**Text shown:**
[start]

13

I need to parse (German) dates that come in the following form:

10. Jan. 18:14
8. Feb. 19:02
1. Mär. 19:40
4. Apr. 18:55
2. Mai 21:55
5. Juni 08:25
5. Juli 20:09
1. Aug. 13:42
[...]

As you can see, the month names are cut if the month has more than 4 characters. Even weirder, don't aks me why, the month of March is shortened to Mär. although the whole name is März. How can I parse this with java.time? (The dates are formatted based on the localization of the android device that creates the list of dates. However, I'm not parsing it on Android)

My approach was to create a DateTimeFormatter like this:

DateTimeFormatter.ofPattern("d. MMMM HH:mm").withLocale(Locale.GERMAN);
// or
DateTimeFormatter.ofPattern("d. MMMMM HH:mm").withLocale(Locale.GERMAN);

But neither the MMMM nor the MMMMM pattern fit the dates that are shortened. I can, of course, have the following pattern d. MMM. HH:mm to match the shortened months, but then I can't match the 3 and 4 characters months. I am aware that I can have two formatters (MMM. and MMMMM) but I would rather have a solution where I have only one formatter and possibly a custom locale or something like this.

[end]

**Goal:** Can you reproduce the German date-parsing question above verbatim, everything from "I need to parse" down to "it on Android)"?

Entries from a dataset
[start]

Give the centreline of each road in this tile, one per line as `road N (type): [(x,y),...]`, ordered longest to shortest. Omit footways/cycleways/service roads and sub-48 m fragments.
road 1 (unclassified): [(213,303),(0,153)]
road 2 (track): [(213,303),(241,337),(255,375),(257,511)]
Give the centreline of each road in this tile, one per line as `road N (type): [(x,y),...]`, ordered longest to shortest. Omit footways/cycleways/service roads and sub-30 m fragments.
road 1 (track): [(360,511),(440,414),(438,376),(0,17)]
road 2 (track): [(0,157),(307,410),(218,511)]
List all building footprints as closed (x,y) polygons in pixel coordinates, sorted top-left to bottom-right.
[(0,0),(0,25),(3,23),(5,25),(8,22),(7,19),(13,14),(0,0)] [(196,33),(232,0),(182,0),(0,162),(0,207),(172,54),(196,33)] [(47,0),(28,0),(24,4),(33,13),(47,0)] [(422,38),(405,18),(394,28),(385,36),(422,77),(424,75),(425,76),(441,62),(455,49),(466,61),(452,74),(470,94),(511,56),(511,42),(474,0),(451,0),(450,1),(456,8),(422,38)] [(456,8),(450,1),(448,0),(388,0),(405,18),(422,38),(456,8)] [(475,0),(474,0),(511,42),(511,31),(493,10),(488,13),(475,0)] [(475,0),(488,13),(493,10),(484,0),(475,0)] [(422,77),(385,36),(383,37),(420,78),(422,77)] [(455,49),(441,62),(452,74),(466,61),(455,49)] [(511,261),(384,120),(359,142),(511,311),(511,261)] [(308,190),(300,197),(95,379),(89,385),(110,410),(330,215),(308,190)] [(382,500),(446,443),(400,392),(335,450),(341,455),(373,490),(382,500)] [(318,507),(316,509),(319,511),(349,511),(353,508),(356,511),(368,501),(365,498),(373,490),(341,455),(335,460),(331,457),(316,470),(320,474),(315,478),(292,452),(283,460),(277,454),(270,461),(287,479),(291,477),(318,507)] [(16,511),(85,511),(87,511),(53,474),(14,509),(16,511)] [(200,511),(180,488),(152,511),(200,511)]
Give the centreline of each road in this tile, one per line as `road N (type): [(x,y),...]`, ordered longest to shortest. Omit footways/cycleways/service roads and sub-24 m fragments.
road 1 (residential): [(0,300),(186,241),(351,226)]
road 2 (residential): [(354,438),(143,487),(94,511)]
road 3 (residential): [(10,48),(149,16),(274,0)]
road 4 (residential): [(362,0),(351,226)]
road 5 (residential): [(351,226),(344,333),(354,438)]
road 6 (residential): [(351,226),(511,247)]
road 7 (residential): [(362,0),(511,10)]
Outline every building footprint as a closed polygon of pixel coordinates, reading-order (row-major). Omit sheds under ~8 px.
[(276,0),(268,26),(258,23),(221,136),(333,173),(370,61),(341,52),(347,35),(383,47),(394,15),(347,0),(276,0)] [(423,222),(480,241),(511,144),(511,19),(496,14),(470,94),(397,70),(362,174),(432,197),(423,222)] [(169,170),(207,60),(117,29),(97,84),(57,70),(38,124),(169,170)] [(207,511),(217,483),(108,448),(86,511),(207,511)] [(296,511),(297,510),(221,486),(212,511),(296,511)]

[end]

**Exercise output:**
I need to parse (German) dates that come in the following form:

10. Jan. 18:14
8. Feb. 19:02
1. Mär. 19:40
4. Apr. 18:55
2. Mai 21:55
5. Juni 08:25
5. Juli 20:09
1. Aug. 13:42
[...]

As you can see, the month names are cut if the month has more than 4 characters. Even weirder, don't aks me why, the month of March is shortened to Mär. although the whole name is März. How can I parse this with java.time? (The dates are formatted based on the localization of the android device that creates the list of dates. However, I'm not parsing it on Android)